— START OF PROVIDED TEXT —

The Research Project
Project: Utilizing NLP models
Summarizing scientific literature
UN 17 Sustainable Development Goals
At the dawn of the 21st century, the world is facing challenging tensions in all aspects of society: economic, political, technological, social, and environmental. In 2015, the United Nations pledged to end poverty, protect the planet, and ensure prosperity for the next fifteen years through implementing 17 sustainable goals by its 195 member states. Leaders in government, business, and civil societies have identified a myriad of similar challenges.
Business and management research can do much more to contribute to meeting these challenges by discovering management processes and systems to improve collective work at the organizational and national levels.
These could include the responsible use of financial resources, accounting methods for assessing societal impacts, innovative products and services to meet the needs of the base of the pyramid, sustainable marketing and supply chain, logistics to reach currently inaccessible regions, strategies for economic growth and significant innovation, attention to both wealth creation and wealth distribution, to name a few.
CAIDEMA are together with other companies developing an Artificial Intelligence engine that will help facilitate Business and management research to contribute more to meeting these challenges by discovering management processes and systems to improve collective work at the organizational and national levels.
Contributing to a better world should the ultimate goal of science and there is an acute need for large-scale help digesting scientific literature. In 2018, the total number of published scientific articles was estimated at 2.52 million and the number of scientific journals at around 30 thousand . With such vast amounts of new information, in addition to the enormous amount that already exist, it is virtually humanly impossible to be fully up to date on the latest developments within most scientific fields.

— END OF PROVIDED TEXT —
— START OF INFORMATION GIVEN —

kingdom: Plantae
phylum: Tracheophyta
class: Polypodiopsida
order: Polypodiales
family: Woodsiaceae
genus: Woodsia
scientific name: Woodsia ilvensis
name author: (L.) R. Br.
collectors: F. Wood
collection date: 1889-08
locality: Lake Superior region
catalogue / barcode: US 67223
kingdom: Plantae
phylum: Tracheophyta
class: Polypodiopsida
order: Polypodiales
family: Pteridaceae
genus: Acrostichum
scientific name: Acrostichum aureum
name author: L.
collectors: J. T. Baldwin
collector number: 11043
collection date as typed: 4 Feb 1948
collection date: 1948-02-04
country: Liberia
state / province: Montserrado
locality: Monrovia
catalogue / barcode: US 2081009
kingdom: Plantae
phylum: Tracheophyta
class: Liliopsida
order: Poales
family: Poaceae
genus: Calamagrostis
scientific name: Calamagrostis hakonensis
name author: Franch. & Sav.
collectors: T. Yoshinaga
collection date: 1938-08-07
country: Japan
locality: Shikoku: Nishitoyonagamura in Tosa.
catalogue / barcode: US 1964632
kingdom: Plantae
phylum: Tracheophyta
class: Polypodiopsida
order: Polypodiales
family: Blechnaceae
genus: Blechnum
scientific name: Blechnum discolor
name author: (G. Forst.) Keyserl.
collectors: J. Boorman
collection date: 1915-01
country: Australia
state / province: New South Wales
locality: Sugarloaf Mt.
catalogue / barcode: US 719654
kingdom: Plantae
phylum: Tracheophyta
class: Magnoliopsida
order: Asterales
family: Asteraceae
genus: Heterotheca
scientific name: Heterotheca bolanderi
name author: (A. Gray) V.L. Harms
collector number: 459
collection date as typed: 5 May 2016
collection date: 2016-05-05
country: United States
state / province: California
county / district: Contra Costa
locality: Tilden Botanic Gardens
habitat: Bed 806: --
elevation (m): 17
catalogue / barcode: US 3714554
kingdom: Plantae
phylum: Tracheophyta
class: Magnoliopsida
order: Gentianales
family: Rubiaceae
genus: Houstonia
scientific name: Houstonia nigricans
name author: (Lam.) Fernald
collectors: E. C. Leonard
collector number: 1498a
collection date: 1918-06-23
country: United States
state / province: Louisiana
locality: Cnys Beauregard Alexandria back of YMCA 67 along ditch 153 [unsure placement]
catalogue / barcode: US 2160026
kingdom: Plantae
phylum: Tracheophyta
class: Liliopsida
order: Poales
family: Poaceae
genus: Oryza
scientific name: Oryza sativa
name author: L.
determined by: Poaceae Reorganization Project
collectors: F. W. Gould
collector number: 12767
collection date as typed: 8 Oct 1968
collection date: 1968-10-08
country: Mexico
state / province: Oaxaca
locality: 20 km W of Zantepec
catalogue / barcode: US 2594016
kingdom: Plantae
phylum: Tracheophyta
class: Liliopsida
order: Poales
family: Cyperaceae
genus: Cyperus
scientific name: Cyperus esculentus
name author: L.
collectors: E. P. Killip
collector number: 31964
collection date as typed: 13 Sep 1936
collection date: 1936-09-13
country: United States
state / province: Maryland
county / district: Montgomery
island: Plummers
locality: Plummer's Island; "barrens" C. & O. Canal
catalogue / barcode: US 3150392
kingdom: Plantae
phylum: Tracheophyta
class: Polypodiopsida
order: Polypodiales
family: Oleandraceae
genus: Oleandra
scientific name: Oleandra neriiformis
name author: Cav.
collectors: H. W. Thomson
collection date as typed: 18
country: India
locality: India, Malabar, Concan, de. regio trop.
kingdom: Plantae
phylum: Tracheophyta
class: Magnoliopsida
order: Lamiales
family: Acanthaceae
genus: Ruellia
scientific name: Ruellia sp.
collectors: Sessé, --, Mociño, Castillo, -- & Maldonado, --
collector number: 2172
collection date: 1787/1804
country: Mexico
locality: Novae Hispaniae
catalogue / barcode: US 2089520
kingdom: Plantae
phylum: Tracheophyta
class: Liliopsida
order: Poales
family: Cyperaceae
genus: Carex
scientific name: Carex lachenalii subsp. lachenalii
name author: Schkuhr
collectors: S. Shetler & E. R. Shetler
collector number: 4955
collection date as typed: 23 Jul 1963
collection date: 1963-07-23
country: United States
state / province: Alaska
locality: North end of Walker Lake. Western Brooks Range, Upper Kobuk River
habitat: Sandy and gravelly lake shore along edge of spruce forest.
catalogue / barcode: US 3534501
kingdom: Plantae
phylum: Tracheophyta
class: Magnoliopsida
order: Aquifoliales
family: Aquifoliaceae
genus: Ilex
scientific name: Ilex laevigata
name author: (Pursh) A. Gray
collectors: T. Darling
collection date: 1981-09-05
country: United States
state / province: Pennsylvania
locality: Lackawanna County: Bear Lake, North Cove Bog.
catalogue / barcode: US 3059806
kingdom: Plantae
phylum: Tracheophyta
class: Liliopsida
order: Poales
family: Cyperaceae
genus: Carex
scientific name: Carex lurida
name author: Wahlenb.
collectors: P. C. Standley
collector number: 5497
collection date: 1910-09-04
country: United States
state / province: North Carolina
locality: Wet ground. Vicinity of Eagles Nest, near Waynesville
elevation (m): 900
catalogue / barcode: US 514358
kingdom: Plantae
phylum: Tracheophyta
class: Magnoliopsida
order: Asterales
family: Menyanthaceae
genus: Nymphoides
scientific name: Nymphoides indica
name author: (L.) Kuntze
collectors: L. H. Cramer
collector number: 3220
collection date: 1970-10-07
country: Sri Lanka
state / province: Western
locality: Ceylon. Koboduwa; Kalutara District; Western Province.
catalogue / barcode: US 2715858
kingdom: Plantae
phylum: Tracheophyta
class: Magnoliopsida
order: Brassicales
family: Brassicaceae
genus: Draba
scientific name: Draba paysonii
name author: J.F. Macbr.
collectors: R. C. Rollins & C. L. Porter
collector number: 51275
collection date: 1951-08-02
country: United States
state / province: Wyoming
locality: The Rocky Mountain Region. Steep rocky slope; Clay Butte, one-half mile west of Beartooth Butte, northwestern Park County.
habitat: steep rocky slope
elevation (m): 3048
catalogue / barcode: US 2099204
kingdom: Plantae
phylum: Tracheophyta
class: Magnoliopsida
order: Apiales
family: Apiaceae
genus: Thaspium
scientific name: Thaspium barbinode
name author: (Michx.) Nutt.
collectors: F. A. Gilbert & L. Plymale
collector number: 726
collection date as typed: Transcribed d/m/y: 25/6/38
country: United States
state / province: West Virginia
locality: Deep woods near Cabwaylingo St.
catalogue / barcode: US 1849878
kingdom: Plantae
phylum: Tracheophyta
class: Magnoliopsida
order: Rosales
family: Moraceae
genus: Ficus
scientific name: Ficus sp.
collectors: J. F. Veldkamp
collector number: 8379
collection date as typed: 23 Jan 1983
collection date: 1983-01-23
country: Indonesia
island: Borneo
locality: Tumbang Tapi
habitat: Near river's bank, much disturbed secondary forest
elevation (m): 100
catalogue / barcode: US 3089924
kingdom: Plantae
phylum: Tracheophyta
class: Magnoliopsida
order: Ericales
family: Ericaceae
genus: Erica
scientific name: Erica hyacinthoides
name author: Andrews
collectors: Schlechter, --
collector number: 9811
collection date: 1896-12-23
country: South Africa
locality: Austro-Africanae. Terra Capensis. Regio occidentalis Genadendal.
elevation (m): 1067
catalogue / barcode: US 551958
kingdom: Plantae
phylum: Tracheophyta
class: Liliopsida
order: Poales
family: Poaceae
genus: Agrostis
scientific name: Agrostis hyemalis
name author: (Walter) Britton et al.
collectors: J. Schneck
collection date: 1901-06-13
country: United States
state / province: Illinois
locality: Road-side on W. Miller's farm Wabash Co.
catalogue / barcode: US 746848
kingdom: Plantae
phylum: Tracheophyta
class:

— END OF INFORMATION GIVEN —

SET OF TASKS:
1. According to the research project text, how many scientific articles were estimated to have been published in 2018?
2. Proceed with the research project text, continuing from its last sentence.
The listing has no connection to the research project text.

TASK-BY-TASK RESULTS:
1. About 2.52 million.

2.
Furthermore, the literature itself, and the information it conveys, is typically of a heterogeneous nature. Studies within the same field of research may very well point in different directions (some show a positive relationship while others might a negative, or non-significant relationship) This ambiguity presents added challenges to developing a useful multi-document summaries in relation to the information.
Lastly, studies have shown that a large proportion of the research articles produced at various research institutions around the world are not read by a sufficient large number of people outside a narrow circle of subject-oriented professionals or academics.
The valuable knowledge that society spends large amounts of resources on creating the framework for, is thus not utilized to the extent one could wish for, which of course is not optimal for any of the involved parties.
To gain a clearer overall picture for the true direction within a research field, it is necessary to synthesize many comparable studies through review techniques and statistical methods in the form of systematic reviews and meta-analyzes.
A greater focus on systematic reviews and meta-analyzes would be able to if not rectify the at least alleviate the problems with fuzzy research and low readability rate as the directional arrows within the individual research areas would be much clearer and the amount of literature needed for lay people to read in order to stay fairly up to date within a given research area, would be significantly reduced.
The focus of this paper is to construct a corpus of systematic review and meta-analytical articles that looks at factors to improve corporate performance with special focus upon human resource management issues and how to explore the possibilities of using NLP to achieve that.
To begin with, the corpus for this experiment will be based upon 80 to 100 systematic reviews and meta-analyses (SR/MA). Each of these SR/MA will be deconstructed into the original 20-40 scientific articles of which they are based upon. This means that the corpus of the project in total will consist of 2500-3000 scientific articles.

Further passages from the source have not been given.